本文件是所有学习的入口。先不要跑代码，先把 JD 和 CV 的关系看清楚。

JD 来源：

jd.txt 指向 NVIDIA 官方职位 System Software Architect, AI and GPU Networking / JR2013092
官方岗位页显示该职位关注 AI Networking Research、GPU Networking、Dynamo、NIXL、UCX、GPUNetIO、inference/model serving、runtime systems、communication libraries、AI workloads、C++/Python/CUDA、NCCL/UCX/MPI、Prefill/Decode、DP/TP/FSDP 等。

1. JD 核心要求拆解

flowchart TB
    JD[System Software Architect AI and GPU Networking]

    JD --> Work[工作内容]
    JD --> Need[硬性要求]
    JD --> Plus[加分项]

    Work --> W1[增强 NVIDIA GPU Networking for AI workloads]
    Work --> W2[Dynamo / NIXL / UCX]
    Work --> W3[Data movement for inference and model serving]
    Work --> W4[Throughput / latency / memory efficiency]
    Work --> W5[Runtime systems / communication libraries]
    Work --> W6[NIXL / UCX / GPUNetIO enhancements]

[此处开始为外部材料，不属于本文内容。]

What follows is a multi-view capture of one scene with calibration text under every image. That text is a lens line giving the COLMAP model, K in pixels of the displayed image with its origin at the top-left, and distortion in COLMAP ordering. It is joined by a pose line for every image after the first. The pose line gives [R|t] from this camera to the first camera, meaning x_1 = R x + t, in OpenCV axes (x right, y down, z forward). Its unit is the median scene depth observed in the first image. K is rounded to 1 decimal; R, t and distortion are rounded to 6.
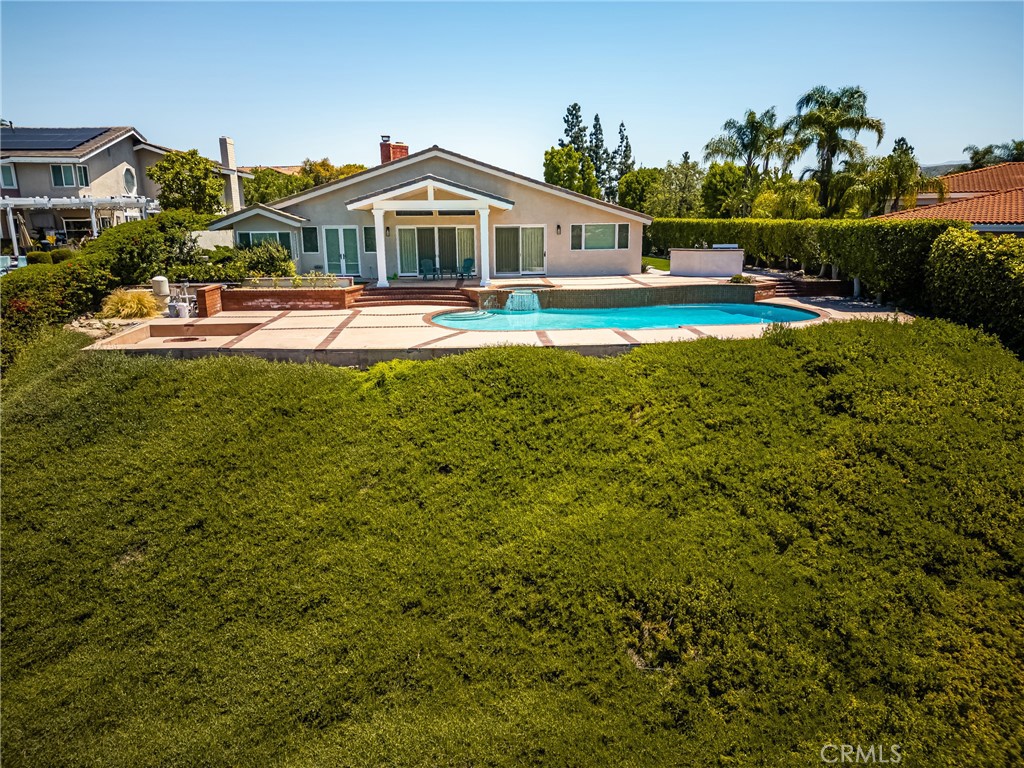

    Need --> N1[System architecture / AI systems architecture]
    Need --> N2[Scaling AI / parallelism / training workloads]
    Need --> N3[Algorithm design / system programming]
    Need --> N4[Computer architecture / OS]
    Need --> N5[Virtualization / networking / storage]
    Need --> N6[Profiling and optimization]
    Need --> N7[C++ / Python / CUDA or GPU programming]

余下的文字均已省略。